EXERCISE TASK: Present every line of the records below as a Markdown table with the columns Number and Record line, numbering the rows in order and skipping blank lines. Leave the pictures out of the table.
### EXERCISE MATERIAL ###
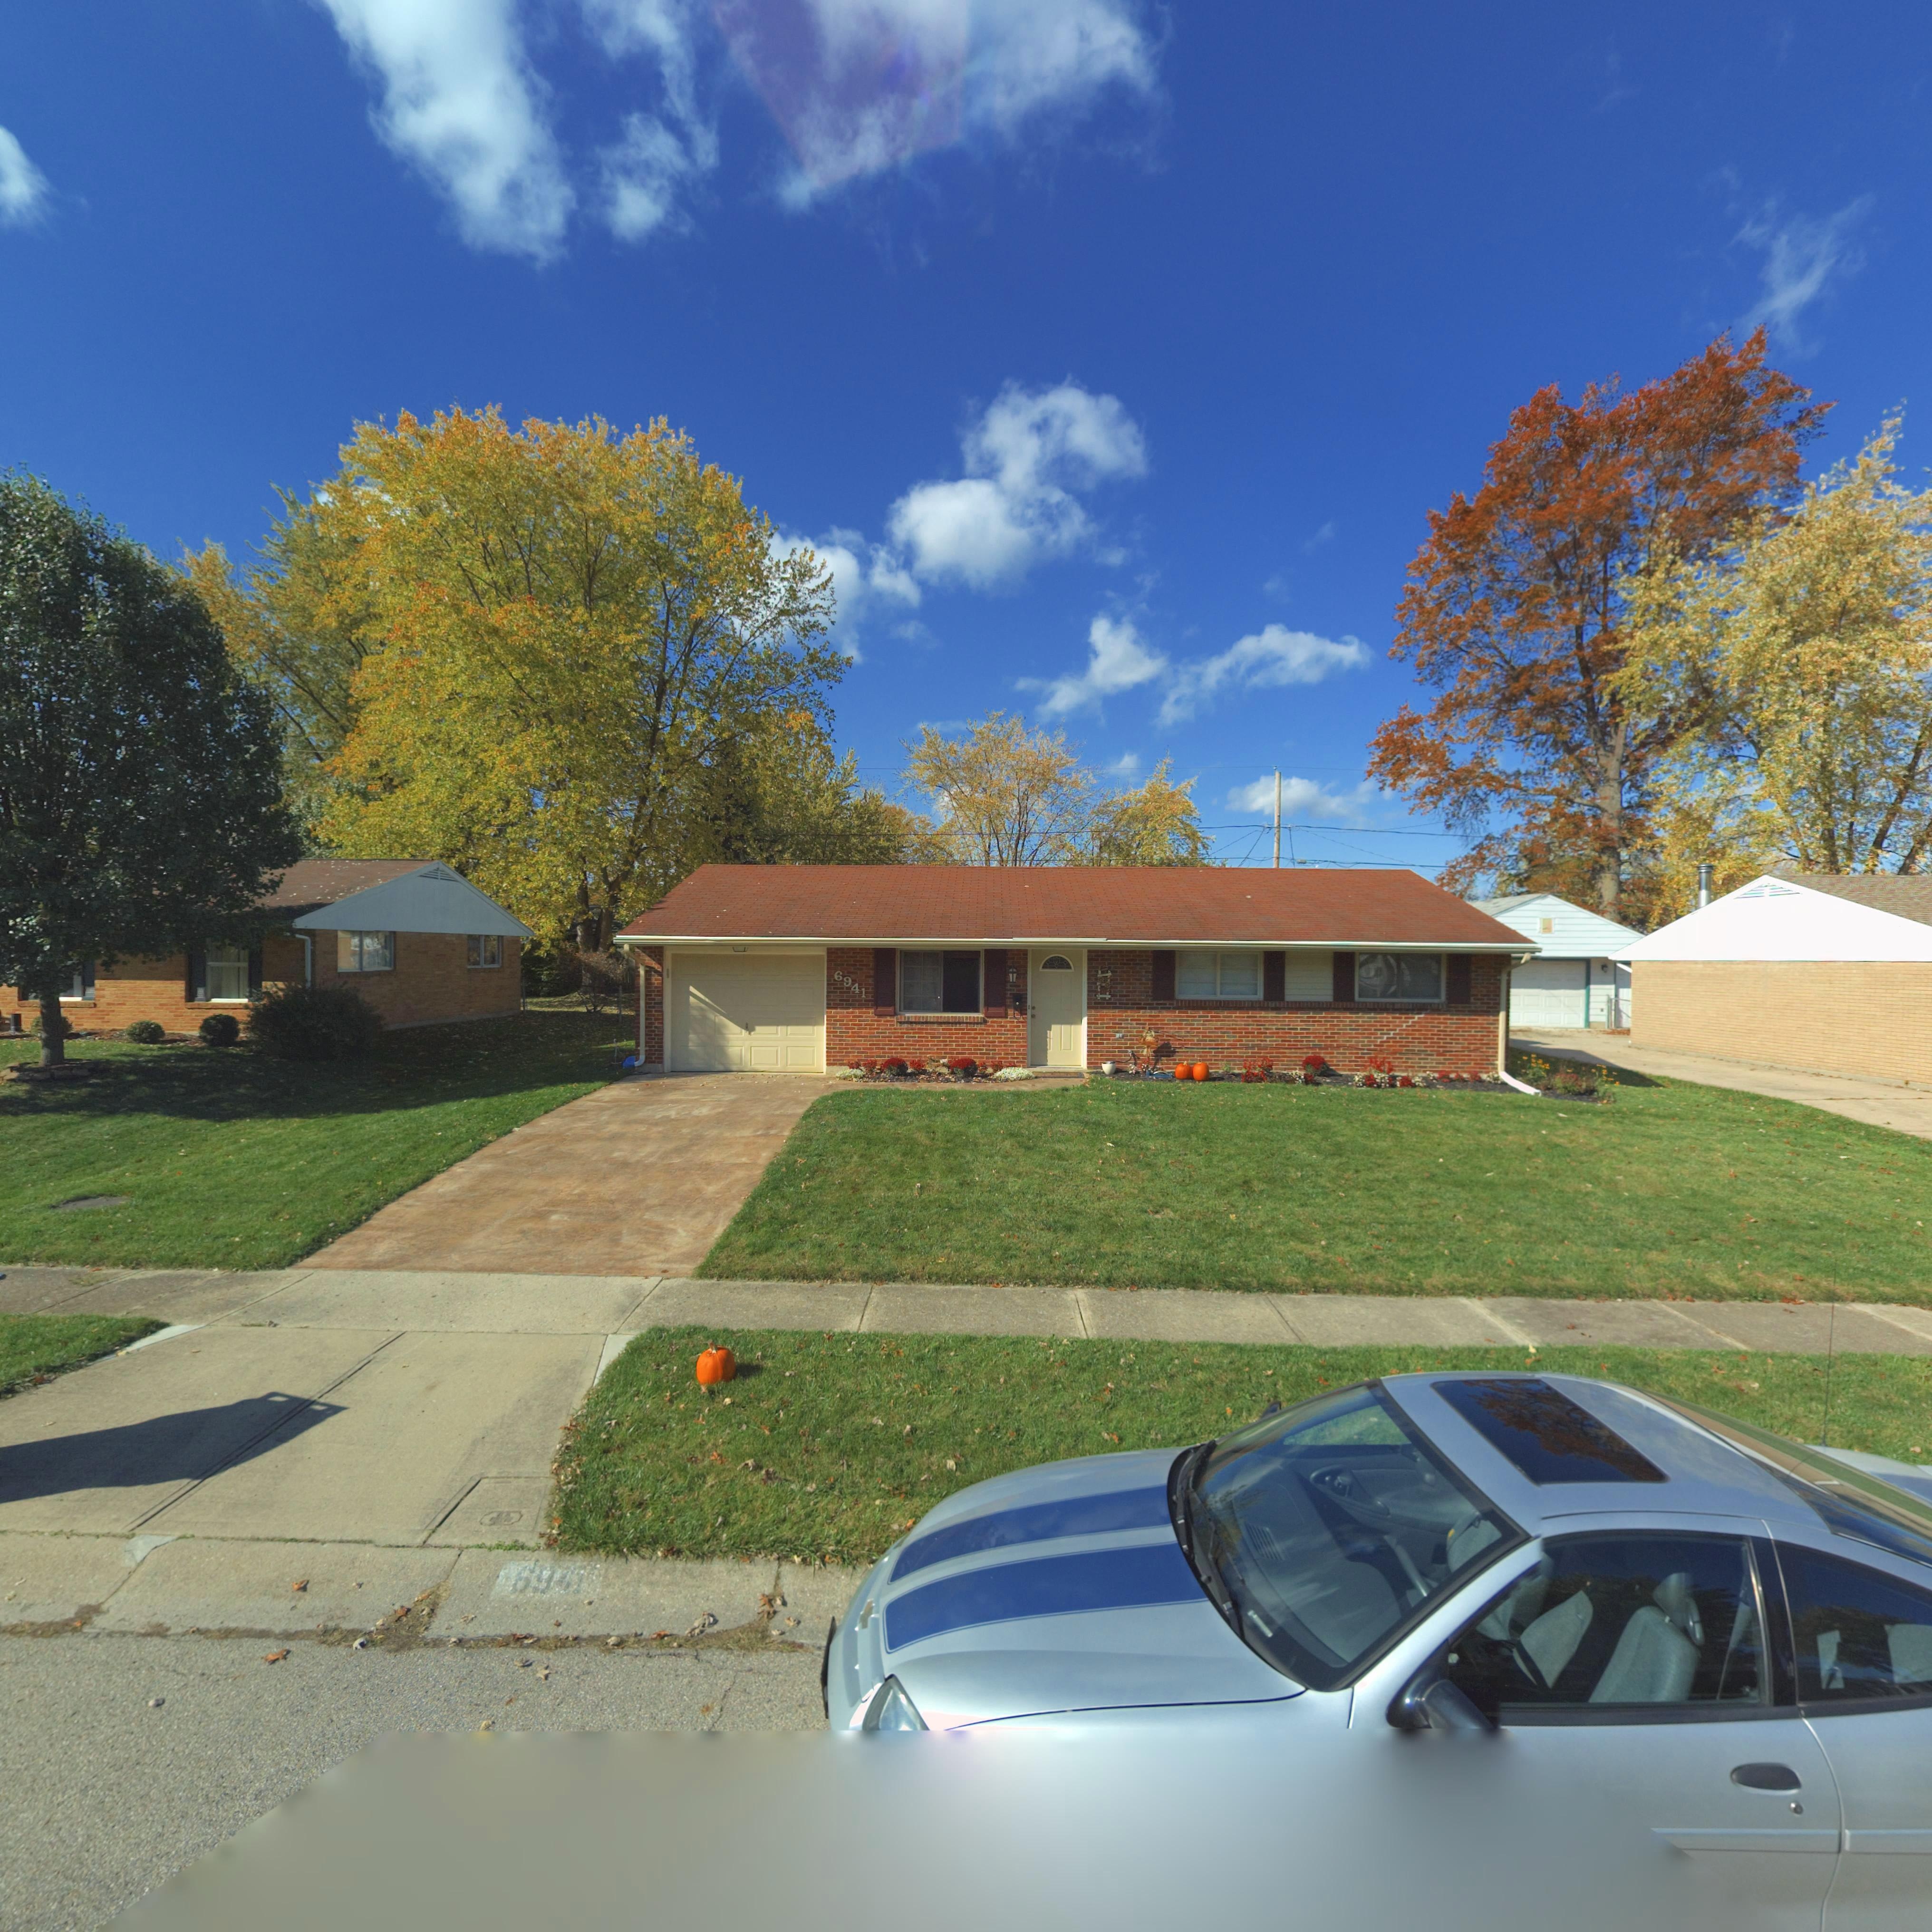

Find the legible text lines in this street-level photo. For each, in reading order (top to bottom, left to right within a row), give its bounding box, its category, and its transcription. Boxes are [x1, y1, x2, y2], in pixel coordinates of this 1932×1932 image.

[833, 969, 867, 999] StreetNumber: 6941
[507, 1563, 590, 1600] StreetNumber: 69**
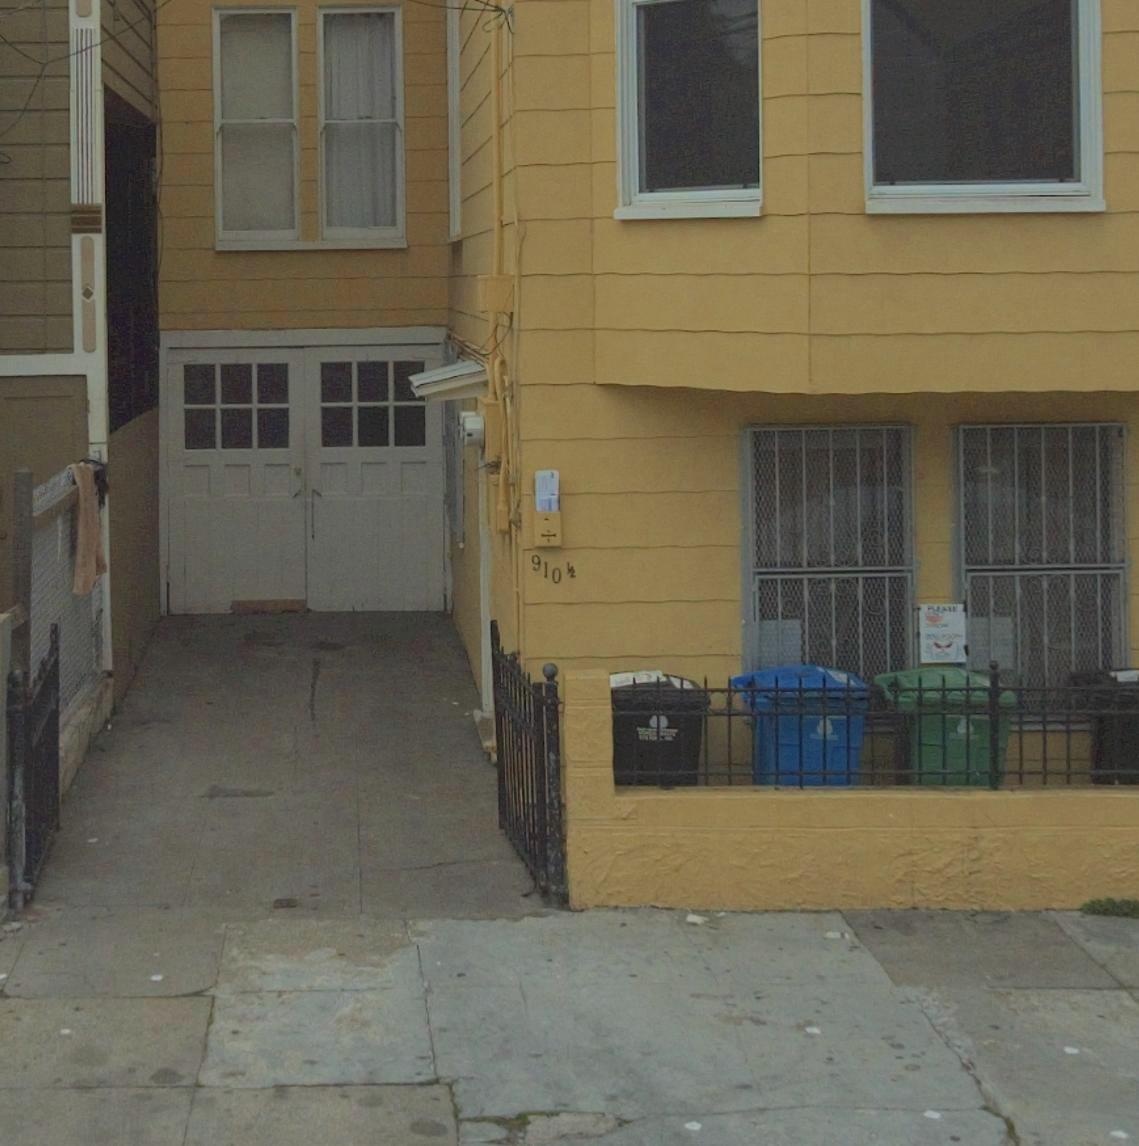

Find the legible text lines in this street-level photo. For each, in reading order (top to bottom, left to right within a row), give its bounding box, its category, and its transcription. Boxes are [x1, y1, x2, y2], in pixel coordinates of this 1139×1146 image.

[530, 552, 577, 586] StreetNumber: 910 1/2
###
FULL ANSWER:
| Number | Record line |
|---|---|
| 1 | Find the legible text lines in this street-level photo. For each, in reading order (top to bottom, left to right within a row), give its bounding box, its category, and its transcription. Boxes are [x1, y1, x2, y2], in pixel coordinates of this 1932×1932 image. |
| 2 | [833, 969, 867, 999] StreetNumber: 6941 |
| 3 | [507, 1563, 590, 1600] StreetNumber: 69** |
| 4 | Find the legible text lines in this street-level photo. For each, in reading order (top to bottom, left to right within a row), give its bounding box, its category, and its transcription. Boxes are [x1, y1, x2, y2], in pixel coordinates of this 1139×1146 image. |
| 5 | [530, 552, 577, 586] StreetNumber: 910 1/2 |